Di Siulak, sibujang dan sigadis yang berkasih sayang
disebut “Bakasie”, dimana pada waktu ini digunakan untuk saling kenal mengenal
sebelum memasuki hidup baru berumah tangga.
Contoh :
Anak murai diateh singem
Nyo bubunyi same balagu
Adik manih sapo ngan tuen
Kalu dak ado mbuh kasie aku
Katutu-katutu nian
Nyo inggap diateh manyan
Katuju-katuju nian
Salah ngato ku idak tengan
Apabila sudah menjadi “Kasie” maka sibujang akan
meminta tanda berupa meminjam “kain peramban” / kain sarung sigadis, dan
sibujang akan meninggalkan bajunya atau lain-lain sebagainya.

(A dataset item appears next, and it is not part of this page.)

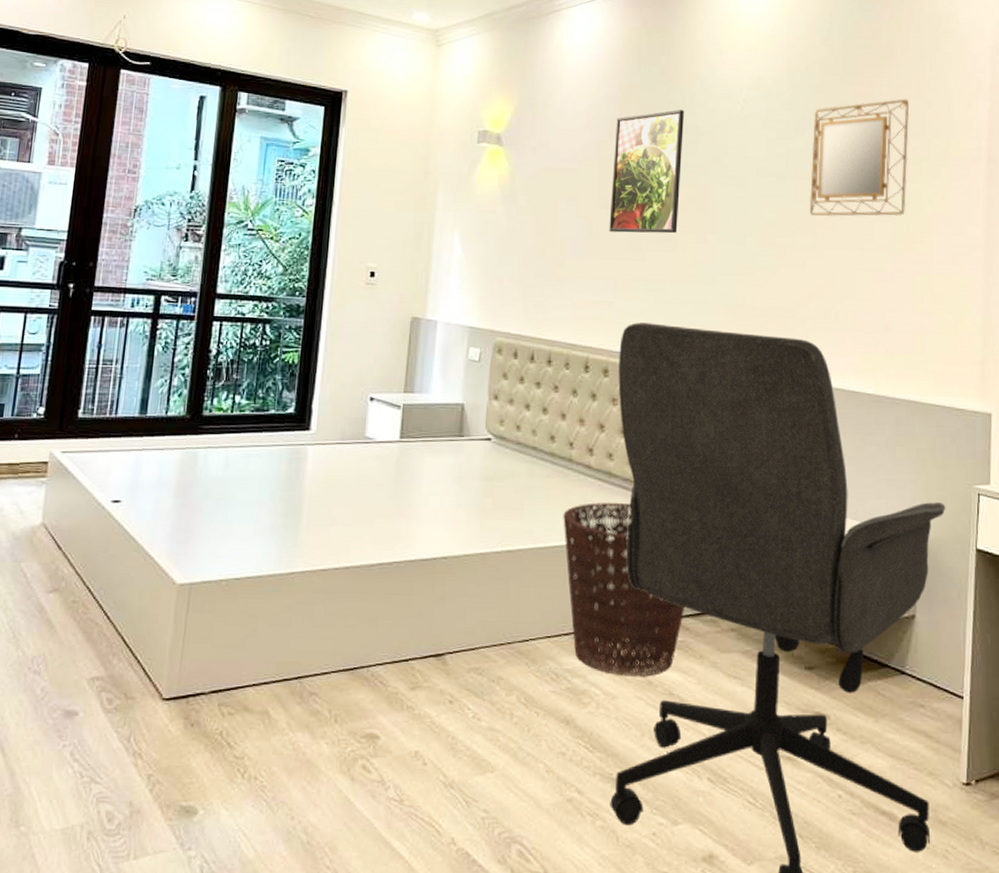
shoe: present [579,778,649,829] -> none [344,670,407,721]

Dan dihari lebaran Idul; Fitri, maka sigadis akan
datang kerumah sibujang dengan membawa rantang berisi kue/makanan lainnya, dan
ketika pulang, sigadis akan dikasih uang oleh sibujang sebagai ganti isi rantangnya
tersebut.
Dan setelah hari raya ketiga, sibujang akan meminta ijin kepada ibu dan ayah sigadis untuk mengajak “Kasie”nya jalan-jalan, baik ke Kayu Aro, Gao, ataupun danau Kerinci.

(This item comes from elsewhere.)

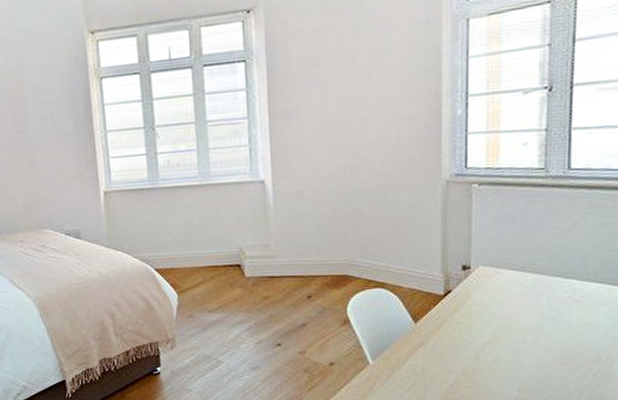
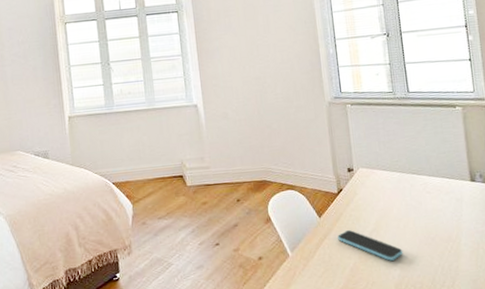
smartphone: none [437,340,526,380] -> present [338,230,403,261]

2. BATUIK/MEMINANG/BERTUNANGAN
Setelah ada kesepakatan antara
seorang laki-laki dan perempuan untuk menikah, dan telah direstui oleh kedua
orangtuanya maka ia harus menjalankan rentetan peristiwa berikut :
A.
ANAK
JANTAN SEBAGAI MEMPELAI
Maka orang tuanya harus
mengundang/menyirih :
1)
Depati
Panghulu
2)
Ninik
Mamak
3)
dan
Anak Jantan (Teganai)
1)
alat
sirih lengkap (sirih sebuku)
2)
“cihi”
(tanda untuk pertunangan) diutamakan Keris Pusaka, jika tidak ada boleh barang
lainnya seperti kain sarung, atau barang emas permata.
B.
ANAK
BATINO SEBAGAI MEMPELAI
Maka orang tuanya harus
mengundang/menyirih :
1)
Depati
Panghulu
2)
Ninik
Mamak
3)
dan
Anak Jantan (Teganai)
Depati Ninik Mamak dan Anak
Jantan harus lebih dahulu datang kerumah anak batino untuk menunggu keluarga
calon mempelai yang laki-laki datang untuk meminang. Keluarga calon mempelai
wanita harus menyiapkan makanan ringan ala kadarnya (palalu kawo) untuk
menyambut kedatangan calon mempelai pria.
3.
INGKAR JANJI / BUSAHAK TUNANG
Dalam hal perjanjian
manusia boleh berencana, namun ketentuan mutlak ditangan Allah SWT. Seelah
pertunangan dilakukan, sering terjadi calon mempelai laki-laki atau calon
mempelai perempuan ingkar janji, menolak untuk menikah dengan tunangannya.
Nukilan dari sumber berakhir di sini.